I stand, but I don't follow her to the door. "Ma'am, I'm sorry; but I have to ask. Does Sarah MacKenzie know?" My tongue darts out to lick my lips. It's the first time I've said her name out loud in months, and I feel an ache in my chest. Mrs. Webb watches me for what feels like another eternity. I can tell she's trying to decide how much, if anything to tell me, and I wish she had a more expressive face.
"Ms. MacKenzie knows."
I nod, unsure of what else to do or say. "Thank you for your time, Mrs. Webb."
She nods and she makes her way to the door. I set the crystal glass she hand handed me on the coffee table and hurry to follow her. Once I'm back outside I take a deep breath, feeling relieved to be out of that oppressive house.
I walk into my apartment, but I don't feel the comfort that I usually do when I walk into my home. The place is too quiet and tonight I feel too alone. If I drank too much and ended up passed out in the hallway would anyone notice? Would anyone care? I'm not trying to throw myself a pity party. I know my mother and grandmother, and even my stepfather, would care. But they wouldn't notice right away. It's not like any of us keep in touch through regular phone calls or emails. I've gone months without checking in. I could literally die in my hallway before anyone would miss me.
It's a sobering thought.
I walk into the kitchen and pick up the bottle of scotch I'd been making my way through and pour it down the drain. Drowning one's sorrows never solves anything. It didn't for Mac. It didn't for Webb. And it wasn't doing much for me. My sorrows were still there, and still as present as they had been for months.

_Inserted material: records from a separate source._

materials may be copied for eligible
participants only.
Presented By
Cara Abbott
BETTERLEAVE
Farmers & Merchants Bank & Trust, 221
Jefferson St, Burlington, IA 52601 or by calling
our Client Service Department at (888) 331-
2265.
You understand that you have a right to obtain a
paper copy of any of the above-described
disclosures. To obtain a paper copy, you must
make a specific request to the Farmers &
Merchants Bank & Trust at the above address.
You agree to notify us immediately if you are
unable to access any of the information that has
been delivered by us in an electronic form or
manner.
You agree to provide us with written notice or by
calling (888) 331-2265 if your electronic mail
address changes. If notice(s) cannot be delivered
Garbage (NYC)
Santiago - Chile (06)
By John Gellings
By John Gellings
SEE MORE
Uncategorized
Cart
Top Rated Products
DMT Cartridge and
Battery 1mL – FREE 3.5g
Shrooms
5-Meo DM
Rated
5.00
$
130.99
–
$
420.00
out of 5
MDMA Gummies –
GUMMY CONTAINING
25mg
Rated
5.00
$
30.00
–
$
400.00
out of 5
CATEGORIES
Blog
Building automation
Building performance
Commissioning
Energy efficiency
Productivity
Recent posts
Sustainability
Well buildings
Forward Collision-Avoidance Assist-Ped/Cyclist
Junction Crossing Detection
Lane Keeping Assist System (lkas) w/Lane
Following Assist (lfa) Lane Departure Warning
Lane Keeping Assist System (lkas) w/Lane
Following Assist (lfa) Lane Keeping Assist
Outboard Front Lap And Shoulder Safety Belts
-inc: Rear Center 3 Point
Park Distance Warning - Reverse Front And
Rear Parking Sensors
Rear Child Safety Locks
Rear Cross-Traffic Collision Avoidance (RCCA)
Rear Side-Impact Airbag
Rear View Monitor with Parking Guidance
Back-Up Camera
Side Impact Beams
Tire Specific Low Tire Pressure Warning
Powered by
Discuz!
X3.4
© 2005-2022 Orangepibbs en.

When the bottle is empty and in the recycling bin, I grab a bottle of water and the ingredients for my dinner. I've been eating out too much lately, and I have the overwhelming desire to cook something. My chicken and vegetables are roasting when the phone rings. I wipe my hands on a towel and walk over to the phone. It keeps ringing, but I don't answer it. Part of me wants to. I want to pick it up, and say her name out loud again. But I don't. I can't. I stare at it while it rings two more times, and then the answering machine picks up and I hold my breath.
"Hey Harm, it's me. Mac."
It's her. She always introduces herself, as if I could ever forget the sound of her voice. Only… She doesn't sound like herself. She sounds happier than she did on the last message. She sounds lighter. And I feel a little breathless with anticipation.
"This is silly, and I feel like such an idiot telling you this. But I think I've made a friend. Or at least, I'm in the process of making a friend. I'm headed to have a late dinner with her now. Anyway. I remembered how a few weeks ago I told your answering machine that my lack of friendships and lack of pride in myself needed to change, especially since I didn't have you in my life anymore. I don't know if you listened to that message, or really if you've listened to any of these. But if you do listen to these, I want you to know that I'm doing better. I miss you and I hope you're in a good place. You deserve it."
I stand and stare at the machine for a while. She's doing better. She's moving on. She has a potential new friend. And what do I have? Nothing. I have absolutely nothing. I know it's not her fault. Logically I know that. But she's moving on with her life while I'm stuck in this horrible limbo, and I hate her for that.